[ExI] ‘Survival of fittest’ is disputed

The Avantguardian avantguardian2020 at yahoo.com
Wed Aug 25 13:23:06 UTC 2010



----- Original Message ----
> From: Mike Dougherty <msd001 at gmail.com>
> To: ExI chat list <extropy-chat at lists.extropy.org>
> Sent: Tue, August 24, 2010 6:18:21 PM
> Subject: Re: [ExI] ‘Survival of fittest’ is disputed
> 
> On Tue, Aug 24, 2010 at 7:16 PM, The Avantguardian
> <avantguardian2020 at yahoo.com> wrote:
> > A good metaphor for understanding this is to think in terms of the fitness
> > landscape as being an actual landscape of hills and valleys.
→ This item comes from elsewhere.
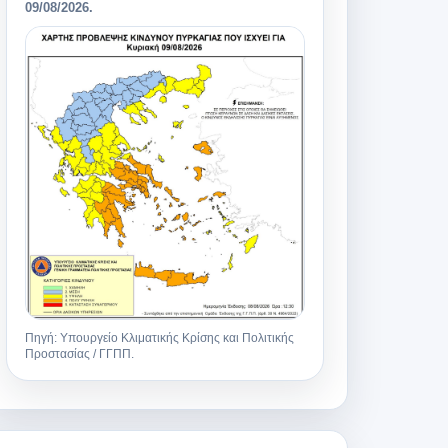
09/08/2026
.
Πηγή: Υπουργείο Κλιματικής Κρίσης και Πολιτικής
Προστασίας / ΓΓΠΠ.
Hills represent
> > high fitness and valleys represent low fitness. Selective pressure can be
> > thought of as the "water level" on the fitness landscape. During "hellish"
> > phases, the water level is high, and you are better off climbing the hill 
you
> > are already on to its peak and hope it is high enough in case the water 
level
> > rises higher, rather than going down and potentially drowning. During "Eden"
> > phases, the water level is low, and you are able to go down into the valleys 
>and
> > search around for other potentially higher hills elsewhere. Thus during 
>"Eden"
> > phases, many more "hills" become occupied and you get mass speciation or
> > adaptive radiation.
> >
> > That's Nat Hallinan's Eden Hypothesis in a nutshell. Now I gotta go.
> 
> It also sounds like a computer science major explaining a genetic
> algorithm exploring a solution space.

Yes although there are some key differences that make genetic algorithms more 
like the selective breeding of domesticated organisms than the evolution of 
organisms in the wild. For example in nature, the solution space is several 
orders of magnitude higher in dimensionality. Also the local maxima are moving 
targets and there is a feedback of the solutions on the problem constraints. As 
well as the tendency of the natural algorithms to eat one another. :-)

 Stuart LaForge
"Old men read the lesson in the setting sun.
Beat the cymbal and sing in this life, or wail away the hours fearing death.